The task >> Retype every line of the records below without changing a single character.

Stored entries >>
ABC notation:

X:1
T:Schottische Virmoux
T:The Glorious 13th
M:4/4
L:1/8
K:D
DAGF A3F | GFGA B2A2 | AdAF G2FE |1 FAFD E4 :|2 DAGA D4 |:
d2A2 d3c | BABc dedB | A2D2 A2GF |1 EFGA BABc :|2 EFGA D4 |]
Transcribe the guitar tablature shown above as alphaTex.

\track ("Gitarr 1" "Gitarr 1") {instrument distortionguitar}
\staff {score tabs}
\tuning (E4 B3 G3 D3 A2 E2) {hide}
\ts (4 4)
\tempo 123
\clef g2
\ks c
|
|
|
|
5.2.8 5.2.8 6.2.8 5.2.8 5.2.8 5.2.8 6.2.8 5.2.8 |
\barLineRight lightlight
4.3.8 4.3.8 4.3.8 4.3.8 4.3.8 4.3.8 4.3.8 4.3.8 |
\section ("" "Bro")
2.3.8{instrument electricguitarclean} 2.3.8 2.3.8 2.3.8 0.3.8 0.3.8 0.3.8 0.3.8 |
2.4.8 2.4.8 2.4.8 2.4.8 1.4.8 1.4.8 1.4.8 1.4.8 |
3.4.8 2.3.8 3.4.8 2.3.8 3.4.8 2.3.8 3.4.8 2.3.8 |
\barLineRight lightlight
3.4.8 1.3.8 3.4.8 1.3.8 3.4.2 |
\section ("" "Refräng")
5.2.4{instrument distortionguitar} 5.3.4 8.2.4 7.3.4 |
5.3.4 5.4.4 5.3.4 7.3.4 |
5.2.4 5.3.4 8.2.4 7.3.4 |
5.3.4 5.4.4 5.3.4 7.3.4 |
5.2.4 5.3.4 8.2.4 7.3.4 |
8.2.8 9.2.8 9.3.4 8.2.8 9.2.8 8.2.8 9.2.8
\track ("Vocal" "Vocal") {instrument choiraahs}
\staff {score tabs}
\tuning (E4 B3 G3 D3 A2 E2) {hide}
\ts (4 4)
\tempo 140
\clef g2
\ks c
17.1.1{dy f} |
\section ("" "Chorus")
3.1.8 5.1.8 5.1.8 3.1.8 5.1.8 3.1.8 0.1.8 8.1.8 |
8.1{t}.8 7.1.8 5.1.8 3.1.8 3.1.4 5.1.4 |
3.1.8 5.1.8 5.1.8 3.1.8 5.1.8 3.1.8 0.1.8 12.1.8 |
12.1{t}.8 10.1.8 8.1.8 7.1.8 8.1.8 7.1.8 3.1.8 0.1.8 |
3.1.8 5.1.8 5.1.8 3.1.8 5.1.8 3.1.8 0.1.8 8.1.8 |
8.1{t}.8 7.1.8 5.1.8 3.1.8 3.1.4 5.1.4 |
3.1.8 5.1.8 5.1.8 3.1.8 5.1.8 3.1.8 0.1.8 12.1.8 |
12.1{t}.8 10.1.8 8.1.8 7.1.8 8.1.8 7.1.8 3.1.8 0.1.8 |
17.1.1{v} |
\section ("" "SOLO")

Finished exercise >>
ABC notation:

X:1
T:Schottische Virmoux
T:The Glorious 13th
M:4/4
L:1/8
K:D
DAGF A3F | GFGA B2A2 | AdAF G2FE |1 FAFD E4 :|2 DAGA D4 |:
d2A2 d3c | BABc dedB | A2D2 A2GF |1 EFGA BABc :|2 EFGA D4 |]
Transcribe the guitar tablature shown above as alphaTex.

\track ("Gitarr 1" "Gitarr 1") {instrument distortionguitar}
\staff {score tabs}
\tuning (E4 B3 G3 D3 A2 E2) {hide}
\ts (4 4)
\tempo 123
\clef g2
\ks c
|
|
|
|
5.2.8 5.2.8 6.2.8 5.2.8 5.2.8 5.2.8 6.2.8 5.2.8 |
\barLineRight lightlight
4.3.8 4.3.8 4.3.8 4.3.8 4.3.8 4.3.8 4.3.8 4.3.8 |
\section ("" "Bro")
2.3.8{instrument electricguitarclean} 2.3.8 2.3.8 2.3.8 0.3.8 0.3.8 0.3.8 0.3.8 |
2.4.8 2.4.8 2.4.8 2.4.8 1.4.8 1.4.8 1.4.8 1.4.8 |
3.4.8 2.3.8 3.4.8 2.3.8 3.4.8 2.3.8 3.4.8 2.3.8 |
\barLineRight lightlight
3.4.8 1.3.8 3.4.8 1.3.8 3.4.2 |
\section ("" "Refräng")
5.2.4{instrument distortionguitar} 5.3.4 8.2.4 7.3.4 |
5.3.4 5.4.4 5.3.4 7.3.4 |
5.2.4 5.3.4 8.2.4 7.3.4 |
5.3.4 5.4.4 5.3.4 7.3.4 |
5.2.4 5.3.4 8.2.4 7.3.4 |
8.2.8 9.2.8 9.3.4 8.2.8 9.2.8 8.2.8 9.2.8
\track ("Vocal" "Vocal") {instrument choiraahs}
\staff {score tabs}
\tuning (E4 B3 G3 D3 A2 E2) {hide}
\ts (4 4)
\tempo 140
\clef g2
\ks c
17.1.1{dy f} |
\section ("" "Chorus")
3.1.8 5.1.8 5.1.8 3.1.8 5.1.8 3.1.8 0.1.8 8.1.8 |
8.1{t}.8 7.1.8 5.1.8 3.1.8 3.1.4 5.1.4 |
3.1.8 5.1.8 5.1.8 3.1.8 5.1.8 3.1.8 0.1.8 12.1.8 |
12.1{t}.8 10.1.8 8.1.8 7.1.8 8.1.8 7.1.8 3.1.8 0.1.8 |
3.1.8 5.1.8 5.1.8 3.1.8 5.1.8 3.1.8 0.1.8 8.1.8 |
8.1{t}.8 7.1.8 5.1.8 3.1.8 3.1.4 5.1.4 |
3.1.8 5.1.8 5.1.8 3.1.8 5.1.8 3.1.8 0.1.8 12.1.8 |
12.1{t}.8 10.1.8 8.1.8 7.1.8 8.1.8 7.1.8 3.1.8 0.1.8 |
17.1.1{v} |
\section ("" "SOLO")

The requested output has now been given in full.